During the press Q&A session, both Plattner and Vishal Sikka, SAP’s CTO and Executive Board Member, were asked if this new option would support customer needs for private clouds. The answer was no, since this option only support a complete HANA hosted application environment. Sikka pointed out that many current IT landscapes include heterogeneous systems running multiple or customized applications. Perhaps that will be a future option, but the answer points out, at least to us, that SAP is targeting this new service to up and coming enterprises that are willing to take the leap into full cloud computing. It also plunges SAP into providing global based IT hosting services under its direct management.
We anticipate that further details will be provided next week, along with any additional announcements. Open questions will obviously be in areas of pricing, support, and timetable of specific applications supported. Do not be surprised to hear competitors of SAP offering up counter views as well.
Readers may recall the May 2012 announcement from SAP that it had acquired procurement technology and B2B services provider Ariba for $4.5 Billion. SAP was willing to pay a 20 percent premium over existing market value to incorporate Ariba functionality and services under its umbrella.
Supply Chain Matters recently had an updated briefing from Ariba, now officially termed An SAP Company. In our initial assessment of this acquisition, our view was that this marriage implied a lot of joint work over the coming months, especially in addressing functionality overlaps among current SAP applications supporting both indirect and direct procurement needs. Our first follow-up briefing was therefore focused on the progress achieved thus far in bringing these two companies together in offering combined procurement business process technology and B2B supplier network services. Progress has been made in the indirect procurement process area support, but more work remains in the direct materials support area. Overall, that is what should be expected at this point.
==================================================
**TASK GOAL**
Copy everything from "We anticipate that" down to "under its umbrella." in the passage on SAP, substituting "markup" for "premium".
==================================================
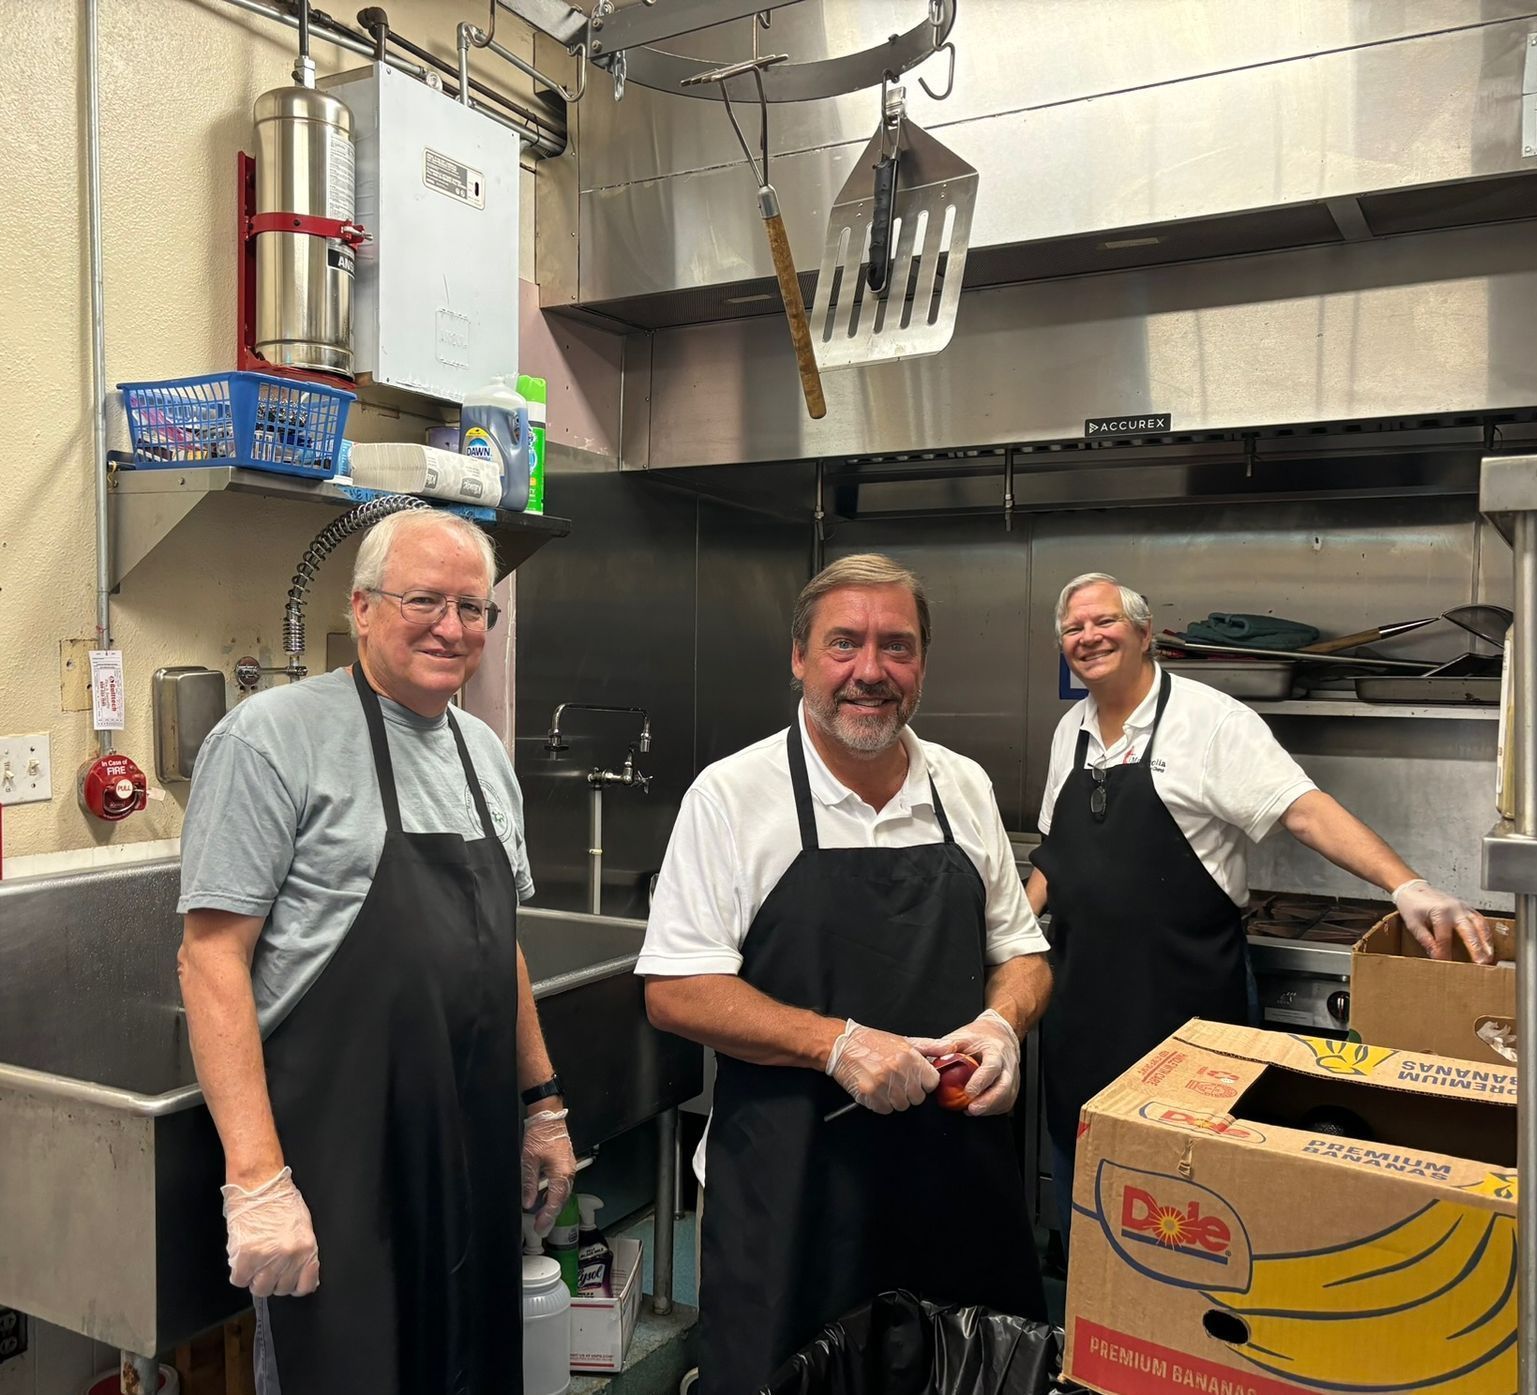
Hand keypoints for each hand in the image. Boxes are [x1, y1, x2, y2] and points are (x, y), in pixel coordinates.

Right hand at [220, 1166, 319, 1297]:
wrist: (260, 1186)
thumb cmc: (280, 1201)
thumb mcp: (302, 1227)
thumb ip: (303, 1253)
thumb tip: (302, 1273)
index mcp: (306, 1249)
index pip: (305, 1286)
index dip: (294, 1285)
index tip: (287, 1280)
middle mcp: (289, 1256)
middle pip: (279, 1289)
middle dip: (272, 1280)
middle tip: (266, 1264)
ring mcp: (267, 1258)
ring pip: (259, 1289)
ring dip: (255, 1279)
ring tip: (254, 1262)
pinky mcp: (245, 1257)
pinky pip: (239, 1280)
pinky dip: (239, 1272)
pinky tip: (242, 1258)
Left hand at [522, 1106, 577, 1234]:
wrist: (549, 1117)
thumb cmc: (540, 1135)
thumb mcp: (529, 1160)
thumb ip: (529, 1183)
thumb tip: (528, 1202)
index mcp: (561, 1173)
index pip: (555, 1202)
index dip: (547, 1217)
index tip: (540, 1228)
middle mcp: (568, 1172)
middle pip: (562, 1200)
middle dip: (551, 1215)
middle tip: (541, 1227)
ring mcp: (569, 1168)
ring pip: (563, 1193)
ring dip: (554, 1205)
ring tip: (542, 1216)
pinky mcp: (567, 1164)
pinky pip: (563, 1184)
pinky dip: (555, 1195)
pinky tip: (546, 1198)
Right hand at [825, 1019, 938, 1113]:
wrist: (842, 1045)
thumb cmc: (872, 1042)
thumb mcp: (903, 1040)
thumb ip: (930, 1047)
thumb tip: (950, 1048)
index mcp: (909, 1057)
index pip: (932, 1083)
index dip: (924, 1082)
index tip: (915, 1078)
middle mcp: (898, 1071)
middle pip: (918, 1098)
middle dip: (910, 1092)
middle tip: (897, 1080)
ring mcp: (883, 1084)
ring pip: (902, 1106)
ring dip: (895, 1099)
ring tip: (885, 1084)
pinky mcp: (869, 1095)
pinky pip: (885, 1110)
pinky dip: (881, 1103)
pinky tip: (876, 1090)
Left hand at [908, 1008, 1020, 1115]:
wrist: (1000, 1034)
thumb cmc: (980, 1036)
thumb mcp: (963, 1036)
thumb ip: (948, 1046)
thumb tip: (932, 1059)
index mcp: (995, 1050)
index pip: (992, 1067)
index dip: (981, 1081)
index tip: (968, 1092)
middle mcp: (1007, 1064)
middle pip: (1004, 1087)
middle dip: (988, 1101)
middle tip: (972, 1109)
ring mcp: (1013, 1077)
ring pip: (1007, 1097)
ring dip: (990, 1107)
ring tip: (972, 1111)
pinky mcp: (1012, 1087)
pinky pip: (1006, 1102)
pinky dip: (993, 1109)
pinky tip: (980, 1109)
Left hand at [1392, 880, 1493, 963]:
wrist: (1413, 888)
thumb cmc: (1411, 904)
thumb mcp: (1413, 924)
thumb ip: (1425, 940)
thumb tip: (1435, 955)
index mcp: (1440, 912)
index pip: (1444, 938)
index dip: (1445, 953)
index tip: (1446, 964)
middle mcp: (1455, 909)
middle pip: (1469, 931)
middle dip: (1476, 949)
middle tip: (1481, 964)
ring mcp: (1463, 907)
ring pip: (1480, 925)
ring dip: (1486, 942)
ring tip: (1489, 958)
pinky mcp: (1467, 907)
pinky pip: (1480, 920)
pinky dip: (1486, 933)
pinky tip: (1488, 945)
==================================================
**FINAL ANSWER**
We anticipate that further details will be provided next week, along with any additional announcements. Open questions will obviously be in areas of pricing, support, and timetable of specific applications supported. Do not be surprised to hear competitors of SAP offering up counter views as well.
Readers may recall the May 2012 announcement from SAP that it had acquired procurement technology and B2B services provider Ariba for $4.5 Billion. SAP was willing to pay a 20 percent markup over existing market value to incorporate Ariba functionality and services under its umbrella.